Italians have a little joke, that the world is so hard a man must have two fathers to look after him, and that’s why they have godfathers.” So wrote Mario Puzo in his runaway bestseller The Godfather (1969), a sprawling mafia family saga chronicling the rise, fall and rise of the Corleone empire in post-World War II America. Puzo nailed what it is to be Italian — albeit through the questionable professionalism of Sicilian robbing hoods — elevating family, fine taste, faith and the ancient Roman belief that one is not born human but must become human. He spun a gangster’s grab on arrangiarsi, the Italian art of getting-by, into a culture-quake that crafted into a blockbuster cinematic classic directed by the 32-year-old Francis Ford Coppola in 1972. More than 50 years and several Academy Awards later, The Godfather still rates as one of the greatest movies of all time and retains as the definitive guide on ‘how to succeed in business without really dying’.
“I’M GONNA MAKE HIM AN OFFER HE CAN’T REFUSE,”

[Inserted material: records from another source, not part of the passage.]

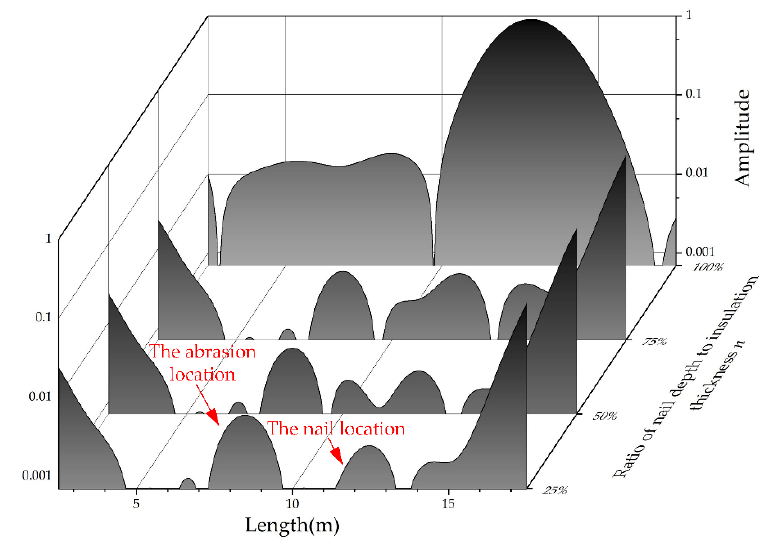
Figure 10. The location spectra of the cable samples with an inserted nail.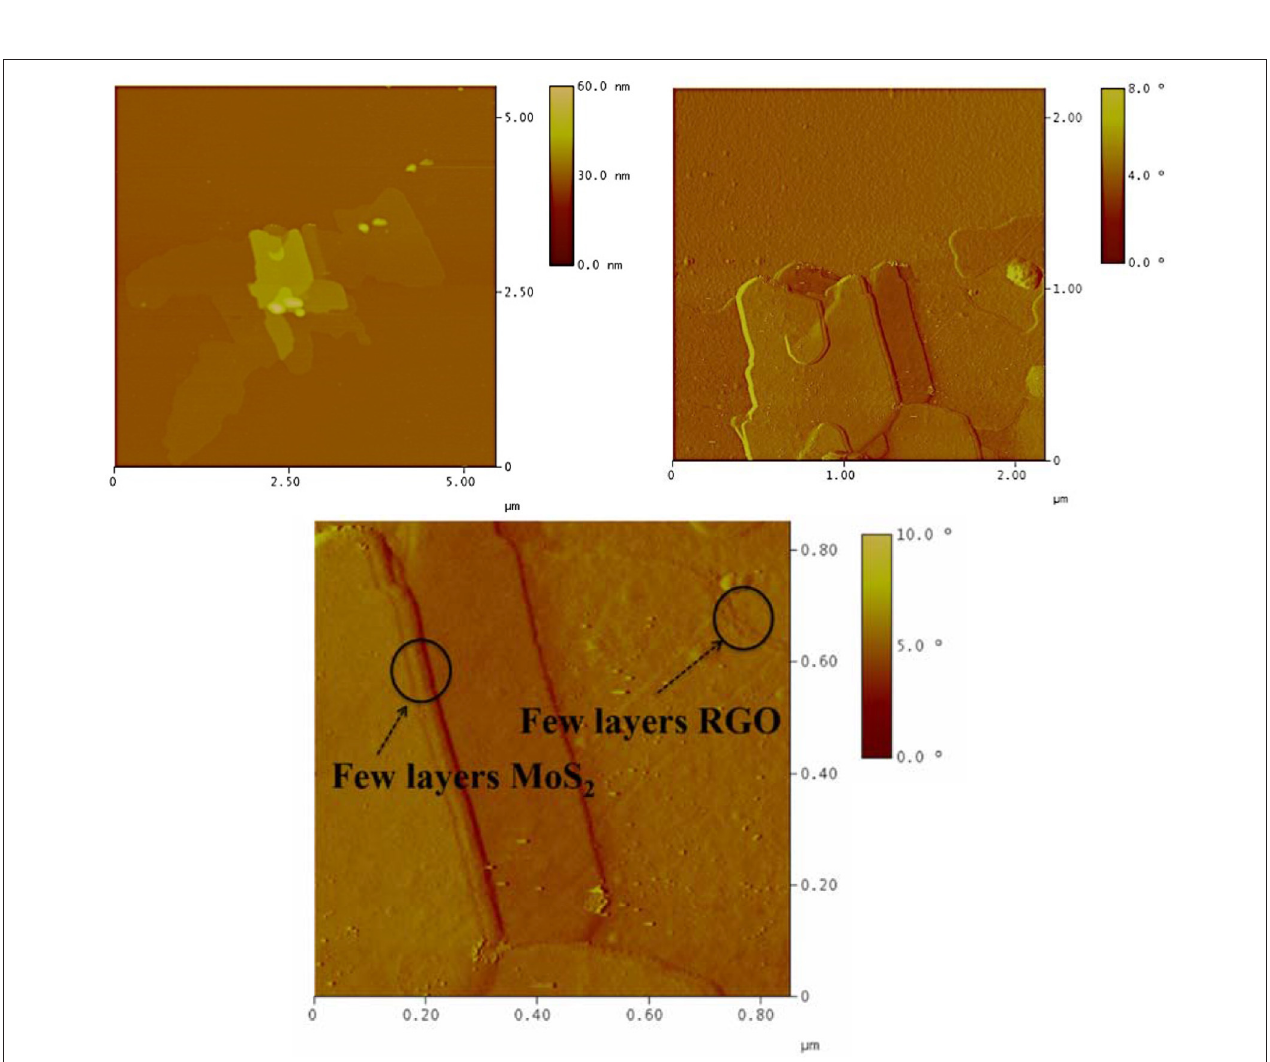
FIGURE 3 | AFM height (left) and phase ( right and bottom ) images of MoS 2 /r-GO nanocomposite.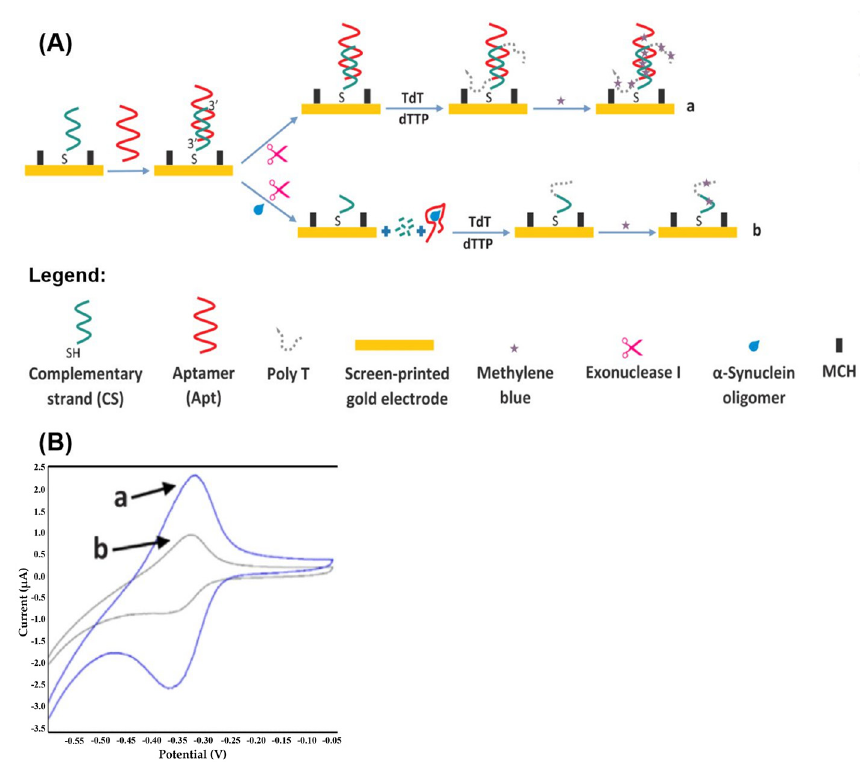
Figure 1. ( A ) Schematic illustration of voltammetric detection of α -syn oligomers. ( B ) CV curves obtained for the sensing platform (a) in the absence and (b) in the presence of α -syn oligomers. Measurements were carried out in PBS solution, scanning from − 0.6 V to − 0.05 V at a scan rate of 100 mV/s. Reprinted with permission from Ref. [102].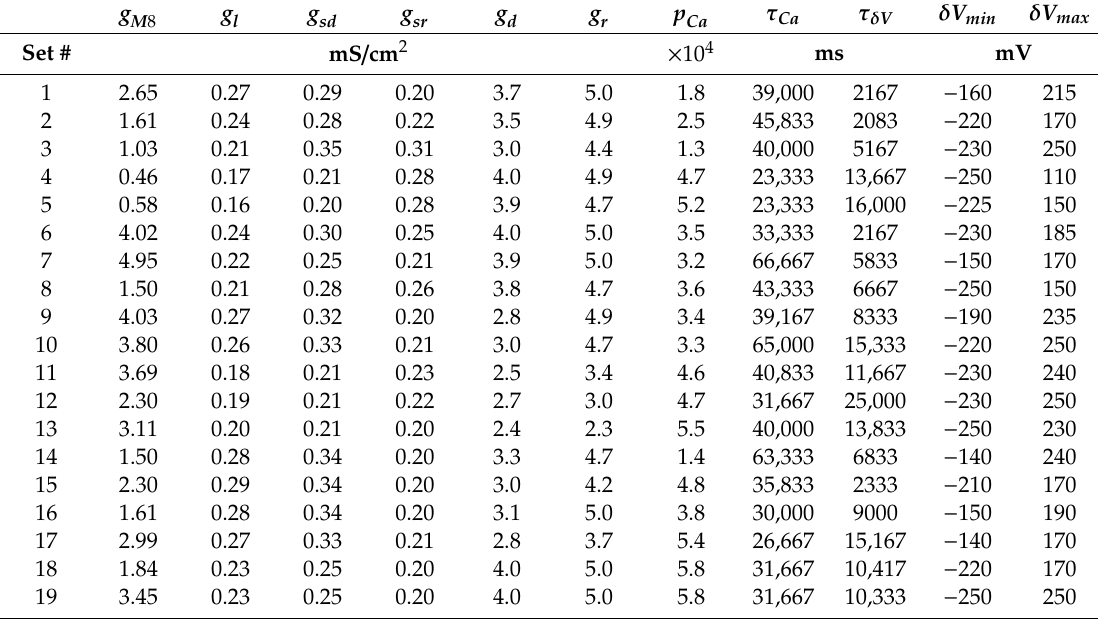
Table 1. Parameter sets used in the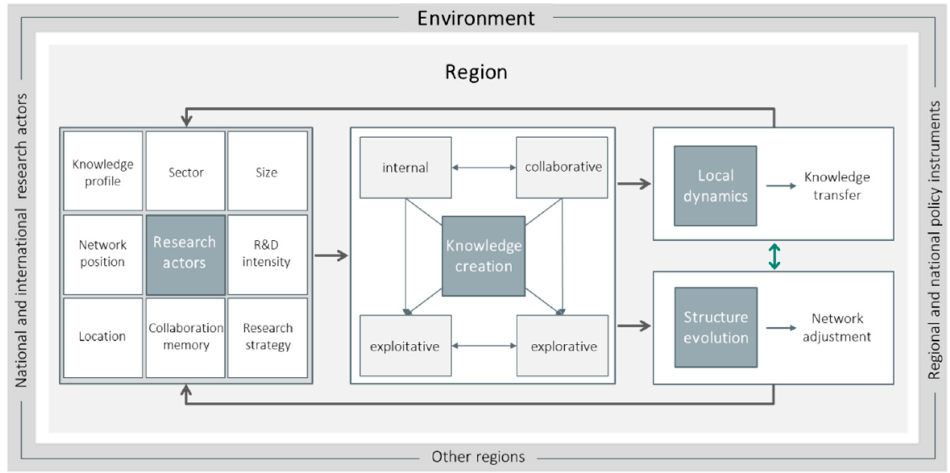
Figure 1. Overview of model elements and processes—region perspective.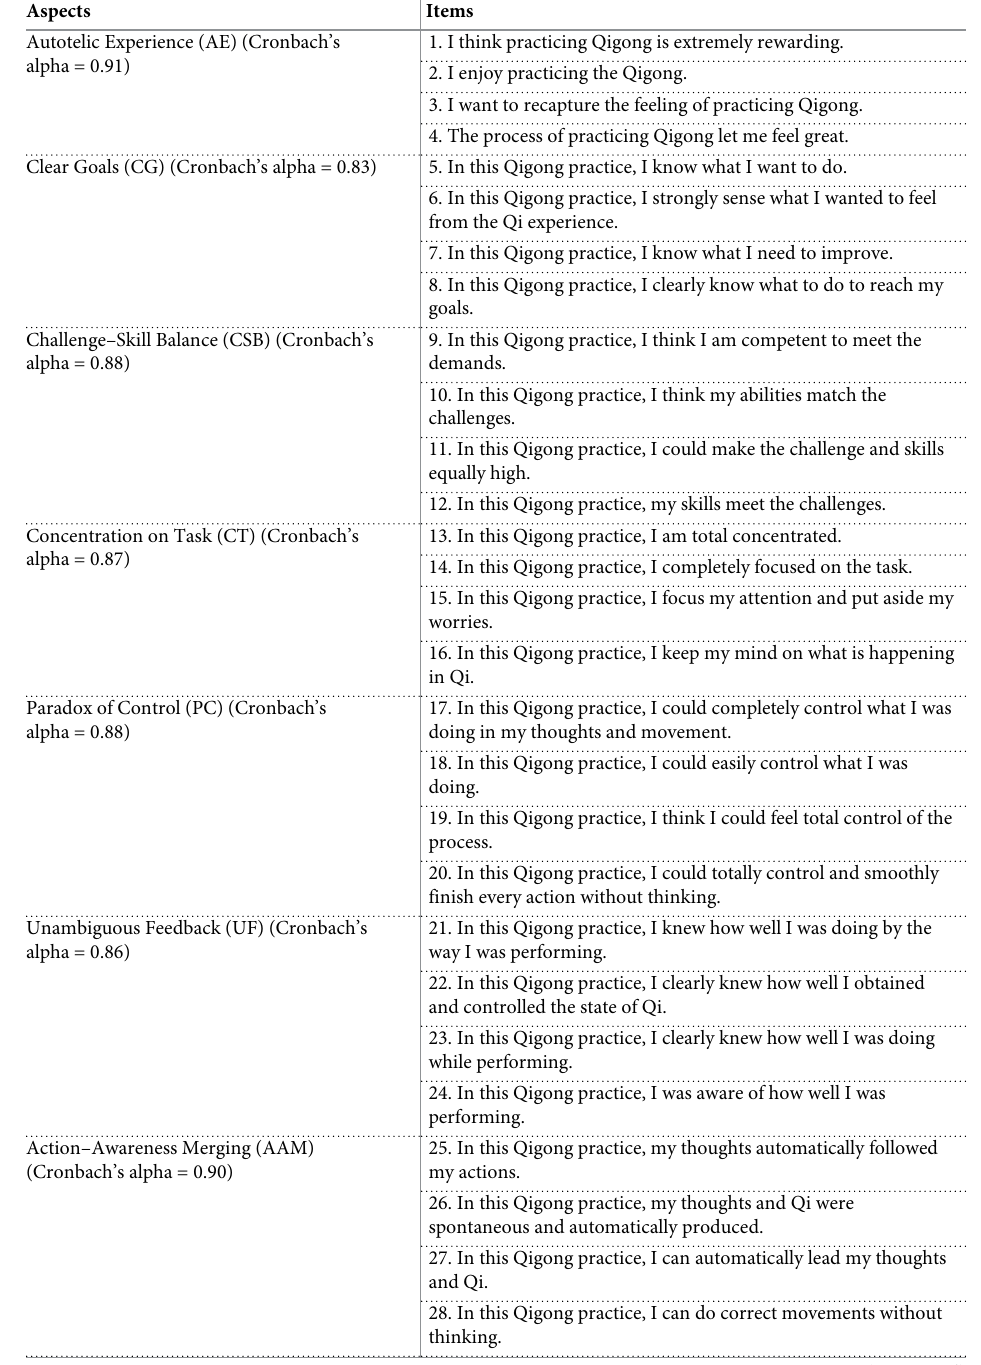
Table 4. The revised Flow State Scale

mumbled actor Marlon Brando in the role of Don Vito Corleone, the patriarch crime boss who famously delivered both the movie’s best line and a bloodied horse head as incentive to ink a deal. Corleone’s words seeped into the corporate playbook, becoming both a euphemism for morality-free contracts and a coffee mug cliché. No one could have foreseen how such dialogue would dig into the collective memory, describing the rise of free markets in America and the outreach, with a similar warrior culture working around accepted ways to build a better life. The best of Puzo’s potboiler lines and a little of Coppola’s visceral scripting help to expound on why Italy dominated the latter half of 20th-century design and determined its future DNA.